The above-described findings on the regulation of PLCγ2 are consistent with a model proposed for the activation of PLCβ2, also an effector of Rac GTPases (16). Comparison of the crystal structure of PLCβ2 on its own and in a complex with Rac1 has demonstrated that Rac binding surfaces do not include an autoinhibitory region and that there is no conformational change in PLCβ2 following Rac1 binding (17, 21). Regions implicated in autoinhibition within X-Y linkers of several PLC enzymes are characterized by clusters of charged amino acid residues, and according to the model, these regions are shifted by membrane proximity (due to steric and electrostatic factors) to expose the active site (16, 17). More generally, the findings supporting the possibility that PLC activation is restricted to sites of membrane interaction are consistent with the requirements for their stringent regulation. Recent studies of PLCβ2, for example, suggest that, depending on the type of activating protein, PLCβ2 can be transiently recruited either to confined regions or to undergo fast, surfing-like diffusion along a larger area of the plasma membrane, thus tightly controlling PIP₂ hydrolysis in time and space (15).

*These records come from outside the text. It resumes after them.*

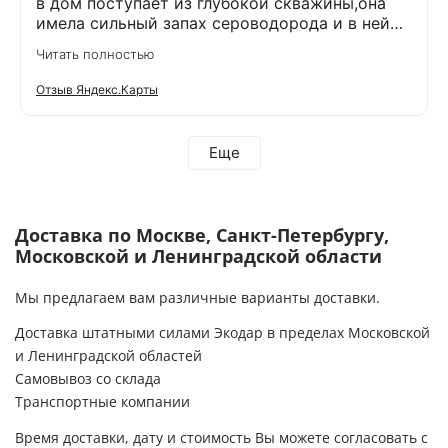
в дом поступает из глубокой скважины,она
имела сильный запах сероводорода и в ней
было много железа( со временем она
Читать полностью
желтела) и пользоваться в доме ей было
невозможно. После установки специального
Отзыв Яндекс.Карты
оборудования,вода стала на вкус лучше,чем
продается в магазинах. О такой хорошей
воде я и не мечтала!!!!!! Прошло уже 5 лет.И в
Еще
течении этого времени не было никаких
вопросов по работе данного оборудования.И
вот решила сделать сервисное
обслуживание:проверить все ли в
Доставка по Москве, Санкт-Петербургу,
порядке.Может надо что-то заменить.
Московской и Ленинградской области
Позвонила в компанию и,как всегда,вежливые
и приятные менеджеры приняли у меня заявку
Мы предлагаем вам различные варианты доставки.
и уже через 2 дня ко мне приедет
бригада.Хочу сказать,что вся команда
Доставка штатными силами Экодар в пределах Московской
компании Экодар -очень
и Ленинградской областей
спокойные,вежливые,аккуратные и
Самовывоз со склада
ответственные люди.За это им огромное
спасибо и долгих лет процветания их фирме!
Транспортные компании
Спасибо Вам за то,что Вы есть!!!
Время доставки, дату и стоимость Вы можете согласовать с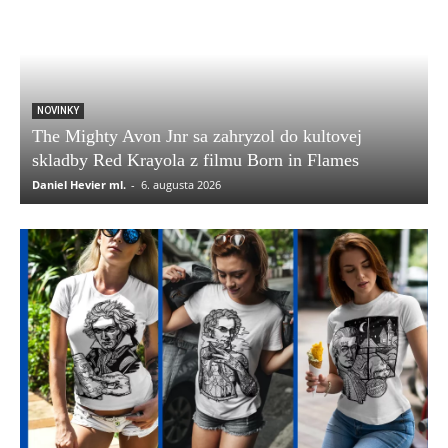
NOVINKY
The Mighty Avon Jnr sa zahryzol do kultovej
skladby Red Krayola z filmu Born in Flames
Daniel Hevier ml.
-
6. augusta 2026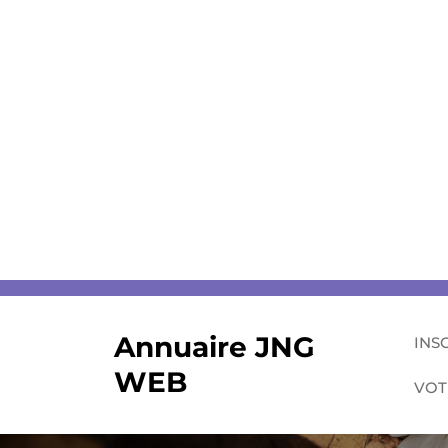
Skip
to
content
Annuaire JNG
INS
WEB
VOT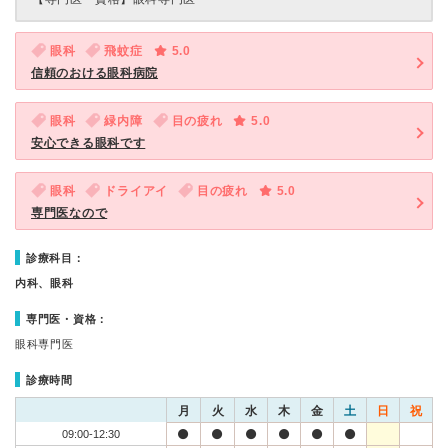
眼科
飛蚊症
5.0
信頼のおける眼科病院
眼科
緑内障
目の疲れ
5.0
安心できる眼科です
眼科
ドライアイ
目の疲れ
5.0
専門医なので
診療科目：
内科、眼科
専門医・資格：
眼科専門医
診療時間
月
火
水
木
金
土
日
祝
09:00-12:30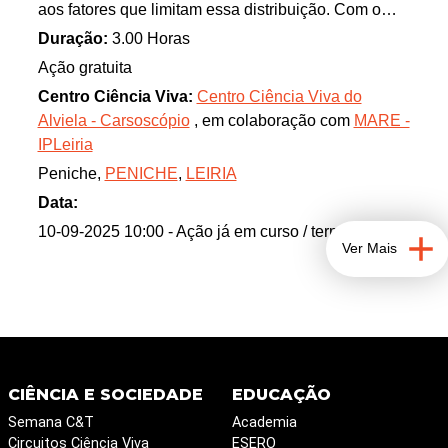
aos fatores que limitam essa distribuição. Com o
auxílio de lupas binoculares, poderemos observar
Duração:
3.00 Horas
detalhadamente a morfologia das espécies mais
Ação gratuita
abundantes. Juntem-se a nós!
Centro Ciência Viva:
Centro Ciência Viva do
Alviela - Carsoscópio
, em colaboração com
MARE -
IPLeiria
Peniche,
PENICHE
,
LEIRIA
Data:
10-09-2025 10:00
- Ação já em curso / terminada
Ver Mais
CIÊNCIA E SOCIEDADE
EDUCAÇÃO
Semana C&T
Academia
Circuitos Ciência Viva
ESERO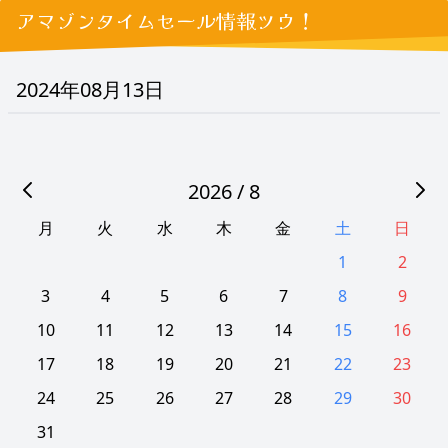
アマゾンタイムセール情報ツウ！
2024年08月13日
2026 / 8
月
火
水
木
金
土
日
1
2
3
4
5
6
7
8
9
10
11
12
13
14
15
16
17
18
19
20
21
22
23
24
25
26
27
28
29
30
31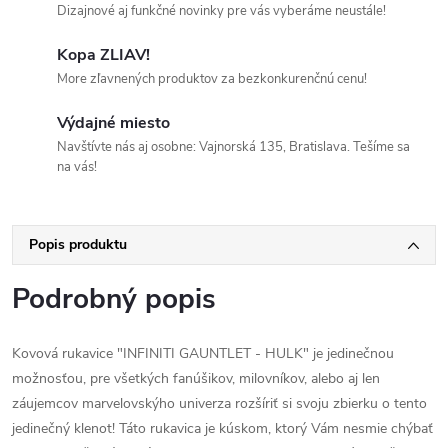
Dizajnové aj funkčné novinky pre vás vyberáme neustále!
Kopa ZLIAV!
More zľavnených produktov za bezkonkurenčnú cenu!
Výdajné miesto
Navštívte nás aj osobne: Vajnorská 135, Bratislava. Tešíme sa
na vás!
Popis produktu
Podrobný popis
Kovová rukavice "INFINITI GAUNTLET - HULK" je jedinečnou
možnosťou, pre všetkých fanúšikov, milovníkov, alebo aj len
záujemcov marvelovskýho univerza rozšíriť si svoju zbierku o tento
jedinečný klenot! Táto rukavica je kúskom, ktorý Vám nesmie chýbať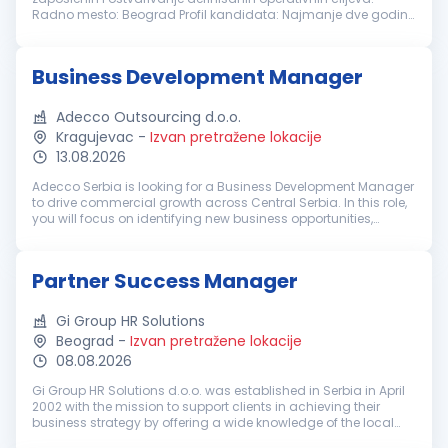
Radno mesto: Beograd Profil kandidata: Najmanje dve godine
iskustva na rukovodećim ili koordinatorskim pozicijama
Iskustvo u upravljanju...
Business Development Manager
Adecco Outsourcing d.o.o.
Kragujevac
-
Izvan pretražene lokacije
13.08.2026
Adecco Serbia is looking for a Business Development Manager
to drive commercial growth across Central Serbia. In this role,
you will focus on identifying new business opportunities,
developing relationships with key decision-makers, and
helping organ...
Partner Success Manager
Gi Group HR Solutions
Beograd
-
Izvan pretražene lokacije
08.08.2026
Gi Group HR Solutions d.o.o. was established in Serbia in April
2002 with the mission to support clients in achieving their
business strategy by offering a wide knowledge of the local
market, the experience of our international consultants, and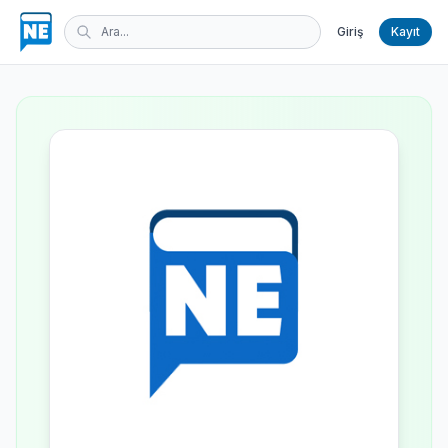
Giriş
Kayıt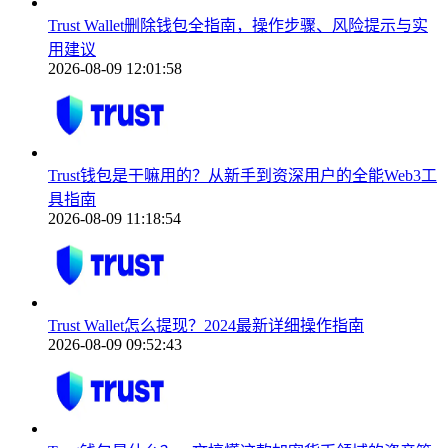
Trust Wallet删除钱包全指南，操作步骤、风险提示与实
用建议
2026-08-09 12:01:58
Trust钱包是干嘛用的？从新手到资深用户的全能Web3工
具指南
2026-08-09 11:18:54
Trust Wallet怎么提现？2024最新详细操作指南
2026-08-09 09:52:43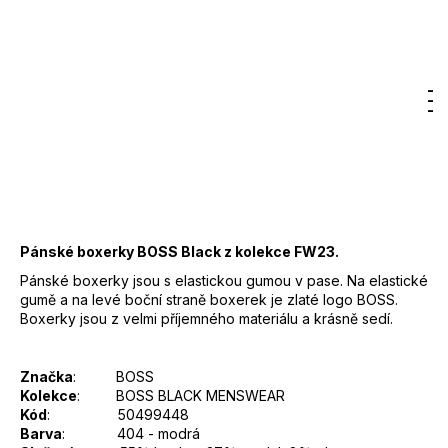
Původně:
od 790 Kč
až –50 %
9
od
395 Kč
000
Kč
Měrná
cena:
Hledat
Nákupn
M
Přihlášení
DO KOŠÍKU
košík
Záruka
:
2 roky
EAN
:
Zvolte variantu
Pánské boxerky BOSS Black z kolekce FW23.
Pánské boxerky jsou s elastickou gumou v pase. Na elastické
gumě a na levé boční straně boxerek je zlaté logo BOSS.
Boxerky jsou z velmi příjemného materiálu a krásně sedí.
Značka
: BOSS
Kolekce
: BOSS BLACK MENSWEAR
Kód
: 50499448
Barva
: 404 - modrá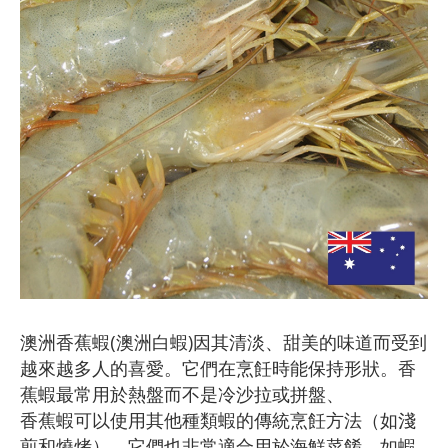
澳洲香蕉蝦(澳洲白蝦)因其清淡、甜美的味道而受到
越來越多人的喜愛。它們在烹飪時能保持形狀。香
蕉蝦最常用於熱盤而不是冷沙拉或拼盤、
香蕉蝦可以使用其他種類蝦的傳統烹飪方法（如淺
煎和燒烤）。它們也非常適合用於海鮮菜餚，如蝦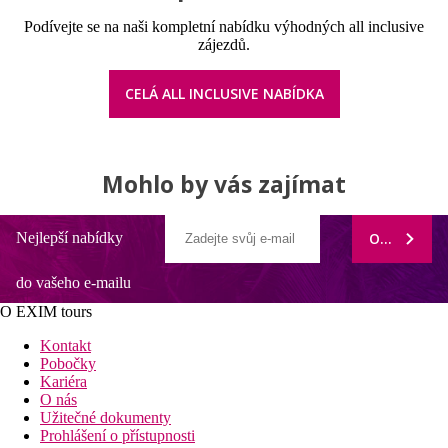
Podívejte se na naši kompletní nabídku výhodných all inclusive
zájezdů.
CELÁ ALL INCLUSIVE NABÍDKA
Mohlo by vás zajímat
Nejlepší nabídky
ODEBÍRAT
do vašeho e-mailu
O EXIM tours
Kontakt
Pobočky
Kariéra
O nás
Užitečné dokumenty
Prohlášení o přístupnosti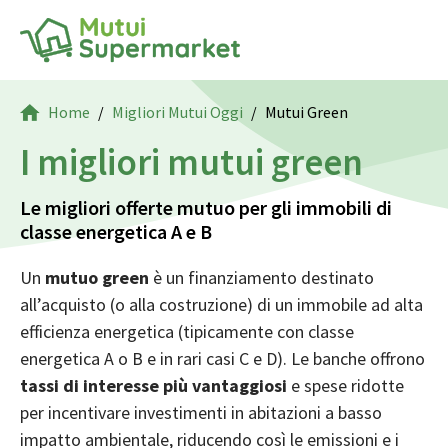
Home
Migliori Mutui Oggi
Mutui Green
I migliori mutui green
Le migliori offerte mutuo per gli immobili di
classe energetica A e B
Un
mutuo green
è un finanziamento destinato
all’acquisto (o alla costruzione) di un immobile ad alta
efficienza energetica (tipicamente con classe
energetica A o B e in rari casi C e D). Le banche offrono
tassi di interesse più vantaggiosi
e spese ridotte
per incentivare investimenti in abitazioni a basso
impatto ambientale, riducendo così le emissioni e i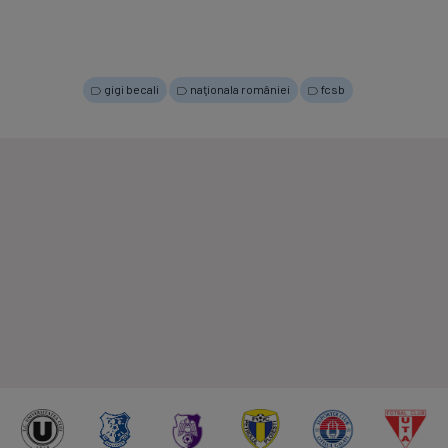
gigi becali
naţionala româniei
fcsb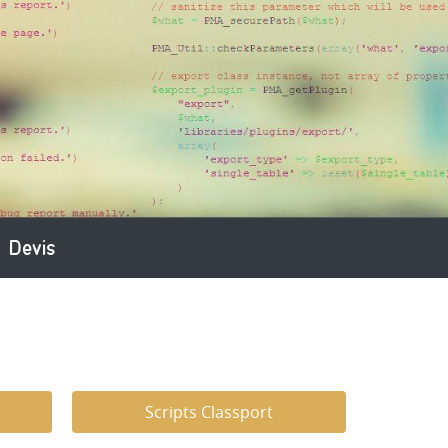
Devis
Scripts Classport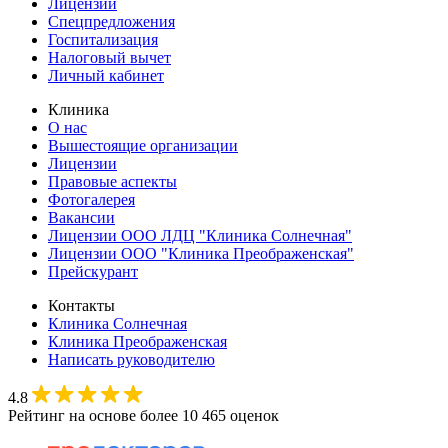
Лицензии
Спецпредложения
Госпитализация
Налоговый вычет
Личный кабинет
Клиника
О нас
Вышестоящие организации
Лицензии
Правовые аспекты
Фотогалерея
Вакансии
Лицензии ООО ЛДЦ "Клиника Солнечная"
Лицензии ООО "Клиника Преображенская"
Прейскурант
Контакты
Клиника Солнечная
Клиника Преображенская
Написать руководителю
4.8
Рейтинг на основе более 10 465 оценок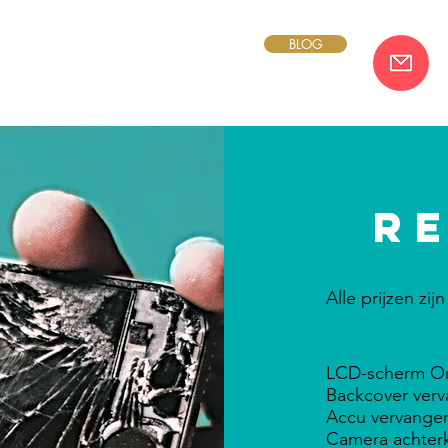
BLOG
r
Alle prijzen zi
LCD-scherm Or
Backcover ver
Accu vervange
Camera achter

Previous studies of molecular mechanisms of the activation of PLCγ family members mainly focused on the PLCγ1 isozyme following stimulation of tyrosine kinase-linked receptors. A model for activation by platelet-derived growth factor, mediated by phosphorylation of tyrosine-783, proposed that an intramolecular interaction between the SH2c domain and tyrosine-783 results in conformational changes and subsequent activation (31); further in vitro characterization of PLCγ1 is consistent with this model (12). Although a contribution of the membrane was not analyzed directly, the demonstration of higher PLC activity of phosphorylated PLCγ1 was dependent on substrate presentation and could not be observed in a standard PI-deoxycholate micelle assay (31). While having some elements in common, it is possible that interaction with tyrosine kinase receptors and subsequent phosphorylation of PLCγ1 overcomes the autoinhibition through different changes in the γSA than the interaction between Rac GTPases and PLCγ2 in the proximity of the membrane. In the case of another, more extensively studied signaling component that is regulated by tyrosine kinase receptors and small GTPases, PI3-kinase α, analysis of gain-of-function mutations and structural studies suggest that these two input signals regulate activation through changes in different regions of this enzyme (42, 43). Nevertheless, despite the diversity of regulatory molecules converging on PLCγ and PLC enzymes in general, the findings presented here support some common themes for autoinhibition and, in the case of PLCγ2 regulation by Rac GTPases, for similar activation mechanisms in different PLC families.